Crossing Over: Teaching Meaning-Centered Secondary English Language Arts

By Harold M. Foster | Go to book overview

chapter EIGHT
Teaching Writing

Introduction

Getting Started

I see writers everywhere I turn. When I was a high school teacher, my students would not only hand me poems they had written, but also more than one turned in a full-length novel. I am always encountering adults from all walks of life who have squirreled away, in their attics or basements, novels they have written. When my daughter was in first grade, even she was a writer.

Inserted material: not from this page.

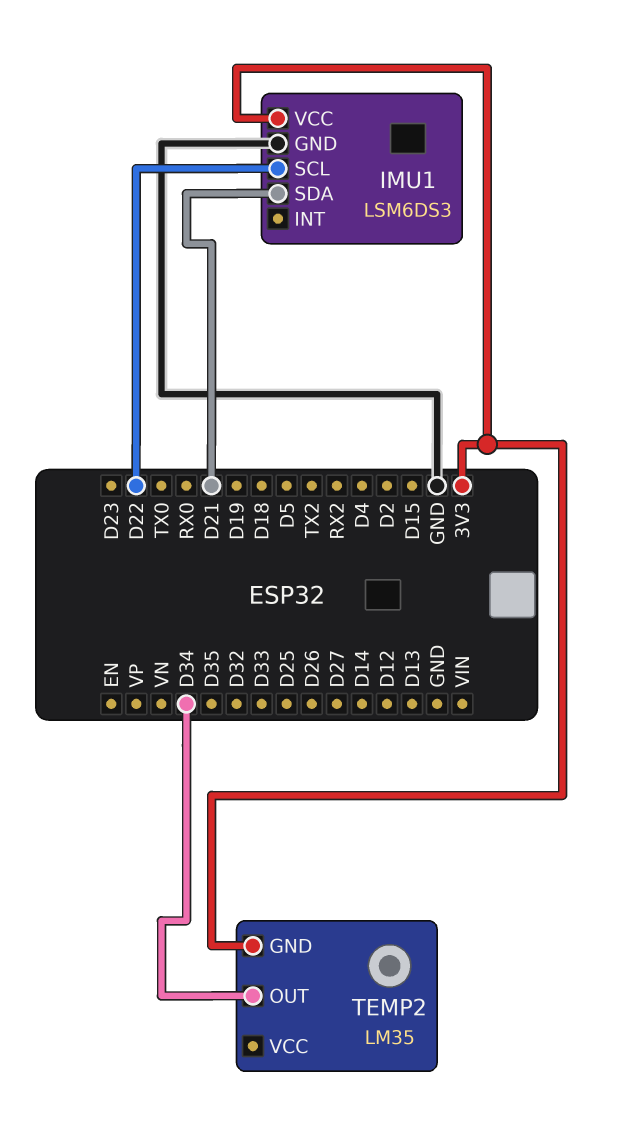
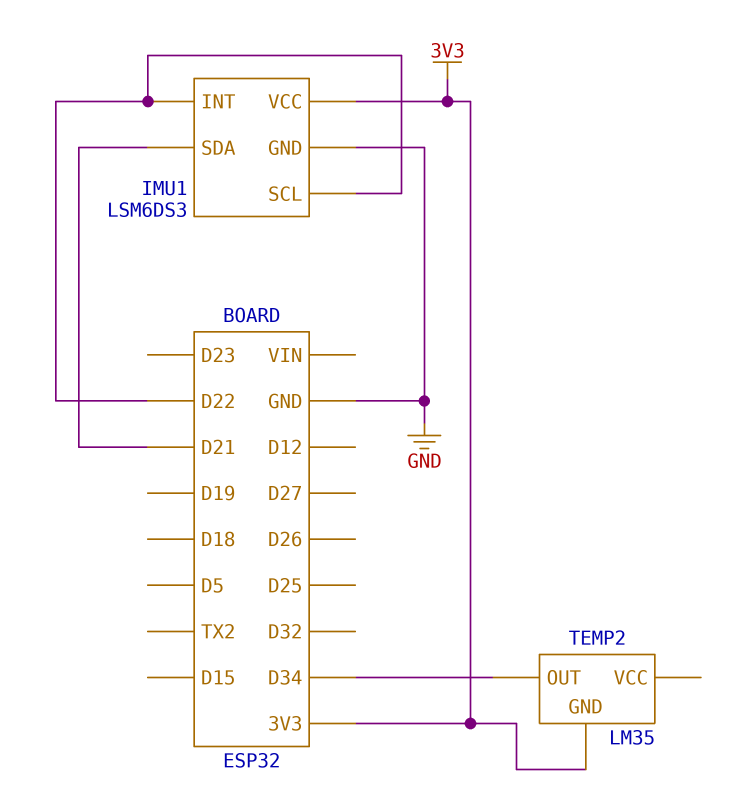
IMU1 pin INT: none -> D22

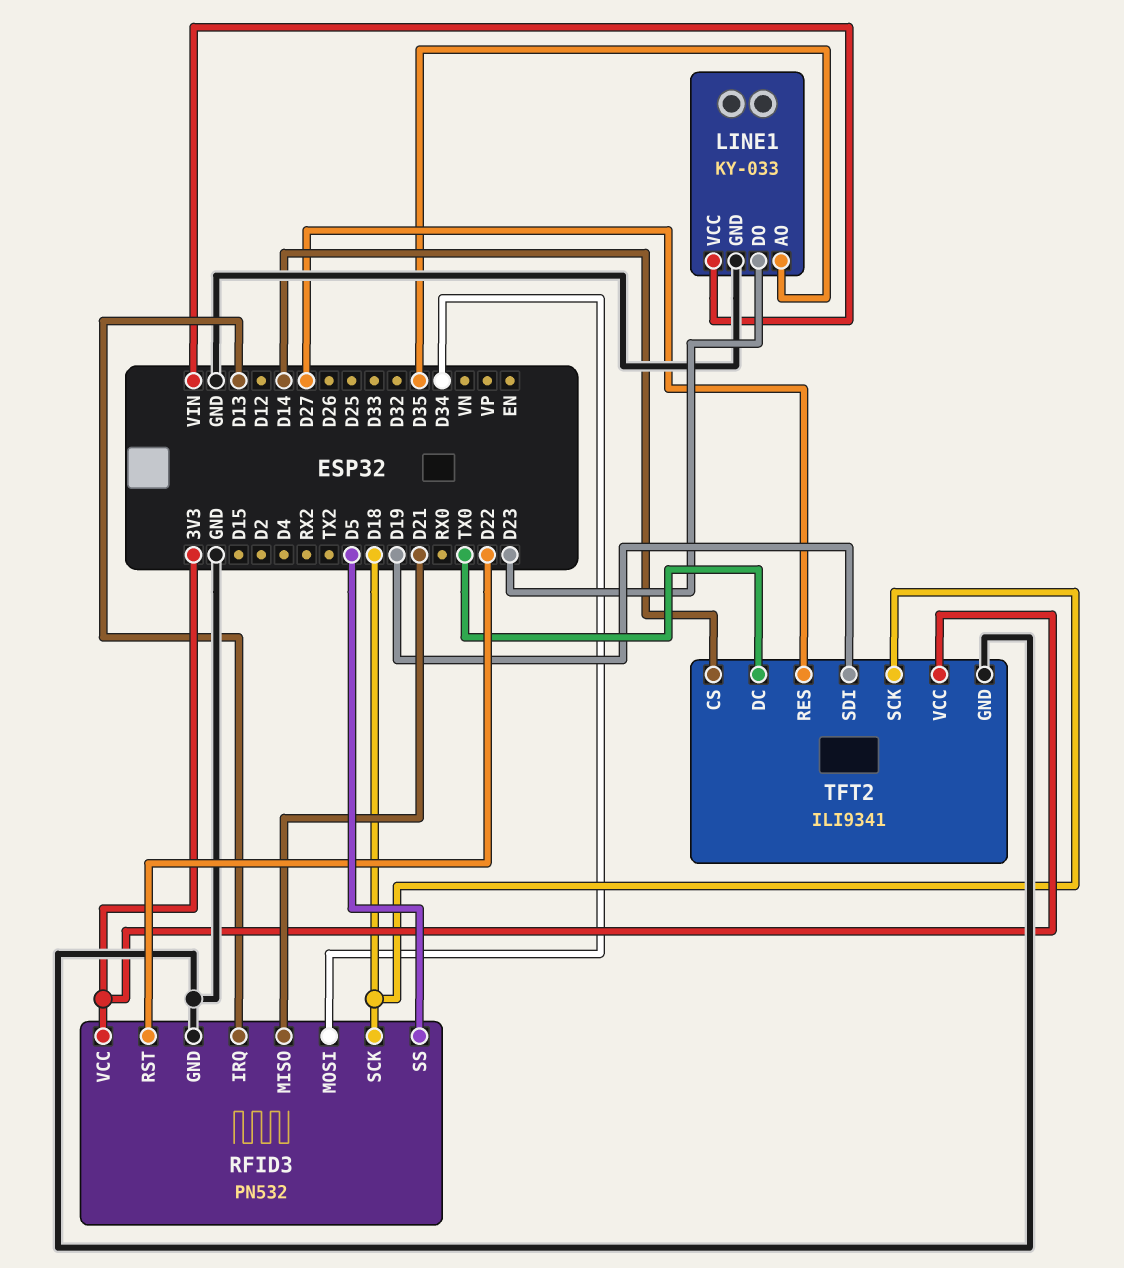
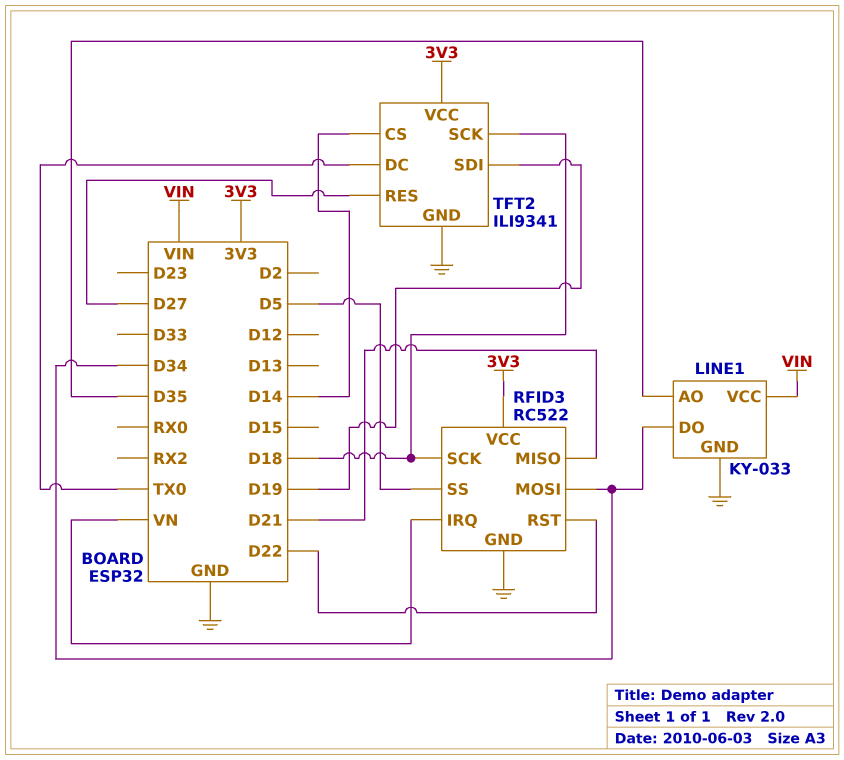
LINE1 pin DO: D23 -> D34
RFID3: PN532 -> RC522
RFID3 pin IRQ: D13 -> VN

She would spend entire Sunday afternoons at the typewriter, using one finger at a time, laboriously composing stories that were only middles filled with invented spellings.


A Writing Classroom

Bob Sanderfelt (Chapter Four, “Discussing Books”) has students who are writers. They are usually writing something, or reading another student's paper, or talking to a classroom neighbor about a piece of writing. These kids do not hesitate to read a piece of their writing out loud, and many of them have entered writing contests. They speak the language of writers, understanding the place of voice and style and the need for clarity and structure. They know how to overcome writing blocks and understand the purpose of free writing. These are students who write all the time and in all kinds of modes. They write in journals at the drop of a hat. They write about readings, class discussions, and events. They are given topic choices and write on those, or they find their own topics. Much of the work is bulk writing, skimmed by the teacher and graded only for quantity. Some early writings is read and responded to in an informal way. Some writings go through several drafts before they become public, either read by the teacher and students in class or by an extended public reached through writing contests, the school newspaper, and letters.